Selanjutnya Syahrul menambahkan bahwa banyak muara sungai saat ini yang juga tertutup dengan sendimentasi, sehingga air tertahan dan tidak dapat mengalir ke laut dengan baik.
Sementara Eko Nur Wijayanto, Kepala BPDASHL Krueng Aceh mengatakan bahwa saat ini laju deforestasi (penggundulan hutan) di Aceh sangat tinggi. Sehingga potensi bencana khususnya banjir dan longsor sangat besar.
“Kita harus melakukan mitigasi bencana, apa lagi saat ini laju deforestasi sangat tinggi, banyak tutupan hutan yang hilang. Sehingga potensi terjadi bencana banjir dan longsor sangat besar” ungkap Eko.
“Perlu kami sampaikan bahwa, untuk banjir genangan di Banda Aceh beberapa hari yang lalu, sebenarnya Krueng Aceh mampu menampung debit air tersebut. Namun karena drainase yang kurang optimal sehingga air tidak dapat mengalir ke sungai” lanjut Eko.
Adapun Dr Nazli Ismail menegaskan bahwa upaya penghijauan kembali sangat perlu dilakukan. Karena saat ini bahwa banyak terjadi kerusakan hutan Aceh.
Berdasarkan hasil diskusi tersebut, pihak Ombudsman akan membuat suatu saran kepada pihak eksekutif maupun legislatif Pemerintah Aceh. Adapun hasilnya yaitu, meminta dioptimalkannya implementasi produk legislasi (Qanun) dan regulasi yang sudah cukup memadai. Selanjutnya, perlu adanya komitmen bersama untuk upaya prevensi, mitigasi, kesiapsiagaan, dan pengurangan risiko bencana. Dan terakhir, memperkuat penegakan hukum lingkungan di Aceh.
“Kami sudah menyimpulkan beberapa point yang nantinya akan kita sampaikan kepada Pemerintah Aceh, baik kepada eksekutif maupun legislatif. Kita berharap agar Pemerintah Aceh mengimplementasikan Qanun-Qanun Aceh terkait Perlindungan dan Pengelolaan Lingkungan Hidup dan Sumber Daya Alam. Seperti Qanun Aceh tentang Sumber Daya Air, Qanun Aceh tentang Lingkungan Hidup, Qanun Aceh tentang RTRW, serta meminta segera disahkannya Qanun tentang Pendidikan Bencana” ungkap Taqwaddin yang juga merupakan Ketua Dewan Pakar Forum PRB Aceh.
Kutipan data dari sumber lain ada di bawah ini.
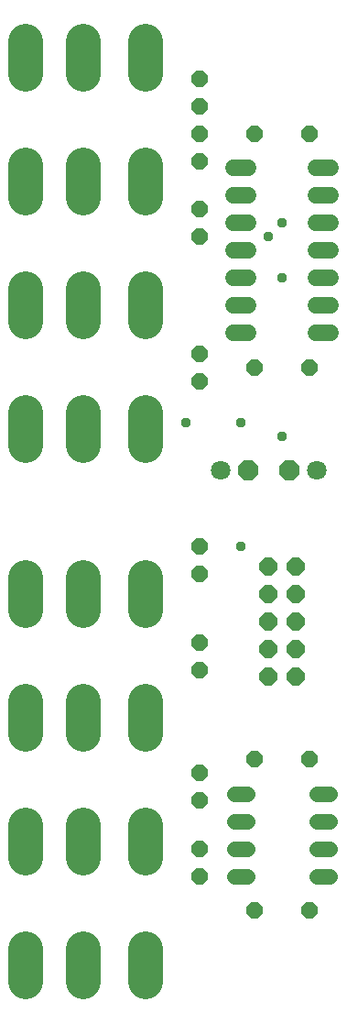
<source format=gts>
G04 EAGLE Gerber RS-274X export*
G75*
%MOMM*%
%FSLAX34Y34*%
%LPD*%
%INSoldermask Top*%
%IPPOS*%
%AMOC8*
5,1,8,0,0,1.08239X$1,22.5*%
G01*
%ADD10P,1.649562X8X22.500000*%
%ADD11P,1.649562X8X202.500000*%
%ADD12P,1.951982X8X22.500000*%
%ADD13C,1.803400*%
%ADD14P,1.951982X8X202.500000*%
%ADD15C,3.251200*%
%ADD16C,1.524000*%
%ADD17C,1.411200*%
%ADD18P,1.759533X8X112.500000*%
%ADD19P,1.649562X8X112.500000*%
%ADD20P,1.649562X8X292.500000*%
%ADD21C,0.959600*%


D10*
X228600Y596900D03*
X279400Y596900D03*
D11*
X279400Y812800D03*
X228600Y812800D03*
D10*
X228600Y95250D03*
X279400Y95250D03*
D11*
X279400Y234950D03*
X228600Y234950D03*
D12*
X222250Y501650D03*
D13*
X196850Y501650D03*
D14*
X260350Y501650D03*
D13*
X285750Y501650D03*
D15*
X70000Y867410D02*
X70000Y897890D01*
X17000Y897890D02*
X17000Y867410D01*
X128000Y867410D02*
X128000Y897890D01*
X70000Y783590D02*
X70000Y753110D01*
X17000Y753110D02*
X17000Y783590D01*
X128000Y783590D02*
X128000Y753110D01*
X70000Y669290D02*
X70000Y638810D01*
X17000Y638810D02*
X17000Y669290D01*
X128000Y669290D02*
X128000Y638810D01*
X70000Y554990D02*
X70000Y524510D01*
X17000Y524510D02*
X17000Y554990D01*
X128000Y554990D02*
X128000Y524510D01*
X70000Y402590D02*
X70000Y372110D01*
X17000Y372110D02*
X17000Y402590D01*
X128000Y402590D02*
X128000Y372110D01*
X70000Y288290D02*
X70000Y257810D01*
X17000Y257810D02*
X17000Y288290D01*
X128000Y288290D02*
X128000Y257810D01*
X70000Y173990D02*
X70000Y143510D01*
X17000Y143510D02*
X17000Y173990D01*
X128000Y173990D02*
X128000Y143510D01*
X70000Y59690D02*
X70000Y29210D01*
X17000Y29210D02*
X17000Y59690D01*
X128000Y59690D02*
X128000Y29210D01*
D16*
X285496Y628650D02*
X298704Y628650D01*
X298704Y654050D02*
X285496Y654050D01*
X285496Y781050D02*
X298704Y781050D01*
X222504Y781050D02*
X209296Y781050D01*
X285496Y679450D02*
X298704Y679450D01*
X298704Y704850D02*
X285496Y704850D01*
X285496Y755650D02*
X298704Y755650D01*
X298704Y730250D02*
X285496Y730250D01*
X222504Y755650D02*
X209296Y755650D01*
X209296Y730250D02*
X222504Y730250D01*
X222504Y704850D02*
X209296Y704850D01*
X209296Y679450D02*
X222504Y679450D01*
X222504Y654050D02*
X209296Y654050D01*
X209296Y628650D02*
X222504Y628650D01*
D17*
X286060Y127000D02*
X298140Y127000D01*
X298140Y152400D02*
X286060Y152400D01*
X286060Y177800D02*
X298140Y177800D01*
X298140Y203200D02*
X286060Y203200D01*
X221940Y203200D02*
X209860Y203200D01*
X209860Y177800D02*
X221940Y177800D01*
X221940Y152400D02*
X209860Y152400D01*
X209860Y127000D02*
X221940Y127000D01*
D18*
X266700Y311150D03*
X241300Y311150D03*
X266700Y336550D03*
X241300Y336550D03*
X266700Y361950D03*
X241300Y361950D03*
X266700Y387350D03*
X241300Y387350D03*
X266700Y412750D03*
X241300Y412750D03*
D19*
X177800Y787400D03*
X177800Y812800D03*
D20*
X177800Y742950D03*
X177800Y717550D03*
X177800Y609600D03*
X177800Y584200D03*
X177800Y342900D03*
X177800Y317500D03*
D19*
X177800Y196850D03*
X177800Y222250D03*
D20*
X177800Y152400D03*
X177800Y127000D03*
D19*
X177800Y406400D03*
X177800Y431800D03*
D20*
X177800Y863600D03*
X177800Y838200D03*
D21*
X254000Y533400D03*
X254000Y730250D03*
X254000Y679450D03*
X241300Y717550D03*
X215900Y431800D03*
X165100Y546100D03*
X215900Y546100D03*
M02*

</source>
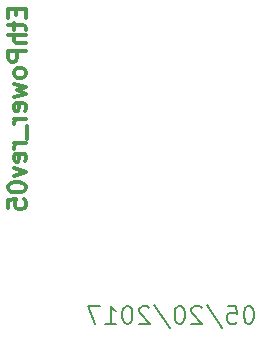
<source format=gbo>
G04 #@! TF.FileFunction,Legend,Bot*
%FSLAX46Y46*%
G04 Gerber Fmt 4.6, Leading zero omitted, Abs format (unit mm)*
G04 Created by KiCad (PCBNEW 4.0.6-e0-6349~53~ubuntu16.04.1) date Sat May 20 22:39:52 2017*
%MOMM*%
%LPD*%
G01*
G04 APERTURE LIST*
%ADD10C,0.150000*%
%ADD11C,0.300000*%
%ADD12C,0.200000*%
G04 APERTURE END LIST*
D10*
D11*
X88492857Y-90371430D02*
X88492857Y-90871430D01*
X89278571Y-91085716D02*
X89278571Y-90371430D01*
X87778571Y-90371430D01*
X87778571Y-91085716D01*
X88278571Y-91514287D02*
X88278571Y-92085716D01*
X87778571Y-91728573D02*
X89064286Y-91728573D01*
X89207143Y-91800001D01*
X89278571Y-91942859D01*
X89278571Y-92085716D01*
X89278571Y-92585716D02*
X87778571Y-92585716D01*
X89278571Y-93228573D02*
X88492857Y-93228573D01*
X88350000Y-93157144D01*
X88278571Y-93014287D01*
X88278571Y-92800002D01*
X88350000Y-92657144D01*
X88421429Y-92585716D01*
X89278571Y-93942859D02*
X87778571Y-93942859D01*
X87778571Y-94514287D01*
X87850000Y-94657145D01*
X87921429Y-94728573D01*
X88064286Y-94800002D01*
X88278571Y-94800002D01*
X88421429Y-94728573D01*
X88492857Y-94657145D01*
X88564286Y-94514287D01*
X88564286Y-93942859D01*
X89278571Y-95657145D02*
X89207143Y-95514287D01*
X89135714Y-95442859D01*
X88992857Y-95371430D01*
X88564286Y-95371430D01*
X88421429Y-95442859D01*
X88350000Y-95514287D01*
X88278571Y-95657145D01*
X88278571Y-95871430D01*
X88350000Y-96014287D01*
X88421429Y-96085716D01*
X88564286Y-96157145D01*
X88992857Y-96157145D01*
X89135714Y-96085716D01*
X89207143Y-96014287D01*
X89278571Y-95871430D01*
X89278571Y-95657145D01*
X88278571Y-96657145D02*
X89278571Y-96942859D01*
X88564286Y-97228573D01*
X89278571Y-97514288D01*
X88278571Y-97800002D01*
X89207143Y-98942859D02*
X89278571Y-98800002D01*
X89278571Y-98514288D01*
X89207143Y-98371431D01*
X89064286Y-98300002D01*
X88492857Y-98300002D01*
X88350000Y-98371431D01*
X88278571Y-98514288D01*
X88278571Y-98800002D01*
X88350000Y-98942859D01*
X88492857Y-99014288D01*
X88635714Y-99014288D01*
X88778571Y-98300002D01*
X89278571Y-99657145D02*
X88278571Y-99657145D01*
X88564286Y-99657145D02*
X88421429Y-99728573D01*
X88350000Y-99800002D01*
X88278571Y-99942859D01*
X88278571Y-100085716D01*
X89421429Y-100228573D02*
X89421429Y-101371430D01*
X89278571Y-101728573D02*
X88278571Y-101728573D01*
X88564286Y-101728573D02*
X88421429Y-101800001D01*
X88350000Y-101871430D01*
X88278571Y-102014287D01*
X88278571Y-102157144D01*
X89207143Y-103228572D02*
X89278571Y-103085715D01*
X89278571Y-102800001D01*
X89207143Y-102657144D01*
X89064286Y-102585715D01*
X88492857Y-102585715D01*
X88350000Y-102657144D01*
X88278571Y-102800001D01*
X88278571Y-103085715D01*
X88350000Y-103228572D01*
X88492857Y-103300001D01*
X88635714Y-103300001D01*
X88778571Y-102585715D01*
X88278571Y-103800001D02*
X89278571Y-104157144D01*
X88278571Y-104514286D01*
X87778571Y-105371429D02*
X87778571Y-105514286D01*
X87850000Y-105657143D01*
X87921429Y-105728572D01*
X88064286Y-105800001D01*
X88350000Y-105871429D01*
X88707143Y-105871429D01*
X88992857Y-105800001D01*
X89135714Y-105728572D01*
X89207143Y-105657143D01*
X89278571Y-105514286D01*
X89278571Y-105371429D01*
X89207143Y-105228572D01*
X89135714Y-105157143D01*
X88992857Y-105085715D01*
X88707143Y-105014286D01*
X88350000Y-105014286D01*
X88064286Y-105085715D01*
X87921429Y-105157143D01*
X87850000Y-105228572D01*
X87778571Y-105371429D01*
X87778571Y-107228572D02*
X87778571Y-106514286D01*
X88492857Y-106442857D01*
X88421429Y-106514286D01*
X88350000Y-106657143D01*
X88350000Y-107014286D01*
X88421429Y-107157143D01*
X88492857Y-107228572D01*
X88635714Y-107300000D01*
X88992857Y-107300000D01*
X89135714Y-107228572D01*
X89207143Y-107157143D01*
X89278571Y-107014286D01*
X89278571Y-106657143D01*
X89207143Y-106514286D01*
X89135714Y-106442857D01*
D12*
X108242856Y-115478571D02*
X108099999Y-115478571D01*
X107957142Y-115550000D01*
X107885713Y-115621429D01*
X107814284Y-115764286D01*
X107742856Y-116050000D01*
X107742856Y-116407143D01*
X107814284Y-116692857D01*
X107885713Y-116835714D01*
X107957142Y-116907143D01*
X108099999Y-116978571D01*
X108242856Y-116978571D01*
X108385713Y-116907143D01*
X108457142Y-116835714D01*
X108528570Y-116692857D01*
X108599999Y-116407143D01*
X108599999Y-116050000D01*
X108528570Y-115764286D01*
X108457142Y-115621429D01*
X108385713Y-115550000D01*
X108242856Y-115478571D01*
X106385713Y-115478571D02*
X107099999Y-115478571D01*
X107171428Y-116192857D01*
X107099999Y-116121429D01*
X106957142Y-116050000D01*
X106599999Y-116050000D01*
X106457142Y-116121429D01*
X106385713Y-116192857D01*
X106314285Y-116335714D01*
X106314285Y-116692857D01*
X106385713Y-116835714D01*
X106457142Y-116907143D01*
X106599999Y-116978571D01*
X106957142Y-116978571D01*
X107099999Y-116907143D01*
X107171428Y-116835714D01*
X104600000Y-115407143D02*
X105885714Y-117335714D01*
X104171428Y-115621429D02*
X104099999Y-115550000D01*
X103957142Y-115478571D01*
X103599999Y-115478571D01*
X103457142Y-115550000D01*
X103385713Y-115621429D01*
X103314285Y-115764286D01*
X103314285Y-115907143D01*
X103385713Y-116121429D01*
X104242856Y-116978571D01*
X103314285Y-116978571D01*
X102385714Y-115478571D02*
X102242857Y-115478571D01*
X102100000Y-115550000D01*
X102028571Y-115621429D01*
X101957142Y-115764286D01*
X101885714Y-116050000D01*
X101885714Y-116407143D01*
X101957142Y-116692857D01*
X102028571Y-116835714D01*
X102100000Y-116907143D01*
X102242857Y-116978571D01*
X102385714Y-116978571D01*
X102528571Y-116907143D01*
X102600000Y-116835714D01*
X102671428Y-116692857D01*
X102742857Y-116407143D01*
X102742857Y-116050000D01*
X102671428Y-115764286D01*
X102600000Y-115621429D01*
X102528571Y-115550000D01*
X102385714Y-115478571D01*
X100171429Y-115407143D02*
X101457143Y-117335714D01*
X99742857Y-115621429D02*
X99671428Y-115550000D01*
X99528571Y-115478571D01*
X99171428Y-115478571D01*
X99028571Y-115550000D01*
X98957142Y-115621429D01*
X98885714Y-115764286D01*
X98885714Y-115907143D01*
X98957142Y-116121429D01*
X99814285Y-116978571D01*
X98885714Y-116978571D01*
X97957143Y-115478571D02*
X97814286Y-115478571D01*
X97671429Y-115550000D01*
X97600000Y-115621429D01*
X97528571Y-115764286D01*
X97457143Y-116050000D01*
X97457143Y-116407143D01*
X97528571Y-116692857D01*
X97600000Y-116835714D01*
X97671429Y-116907143D01*
X97814286Y-116978571D01*
X97957143Y-116978571D01*
X98100000Y-116907143D01*
X98171429Y-116835714D01*
X98242857Y-116692857D01*
X98314286Y-116407143D01*
X98314286Y-116050000D01*
X98242857Y-115764286D01*
X98171429Y-115621429D01*
X98100000Y-115550000D01*
X97957143Y-115478571D01*
X96028572Y-116978571D02*
X96885715Y-116978571D01*
X96457143Y-116978571D02*
X96457143Y-115478571D01*
X96600000Y-115692857D01*
X96742858Y-115835714D01*
X96885715Y-115907143D01*
X95528572Y-115478571D02*
X94528572Y-115478571D01*
X95171429Y-116978571D01*
M02*

</source>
“Selanjutnya kami mengajak semua komponen masyarakat, baik NGO, kalangan bisnis, masyarakat lokal untuk bersama melakukan upaya prevensi, mitigasi, dan pengurangan risiko bencana (PRB). Hal ini penting, karena apabila terjadi bencana maka yang menderita kerugian material dan immaterial adalah kita semua,” lanjut Taqwaddin yang juga Dosen Hukum Lingkungan dan Dosen Magister Ilmu Kebencanaan di Unsyiah.
Terakhir, ia meminta kepada aparat penegak hukum agar lebih peduli melakukan upaya penegakan hukum lingkungan terkait dengan perusakan hutan di Aceh.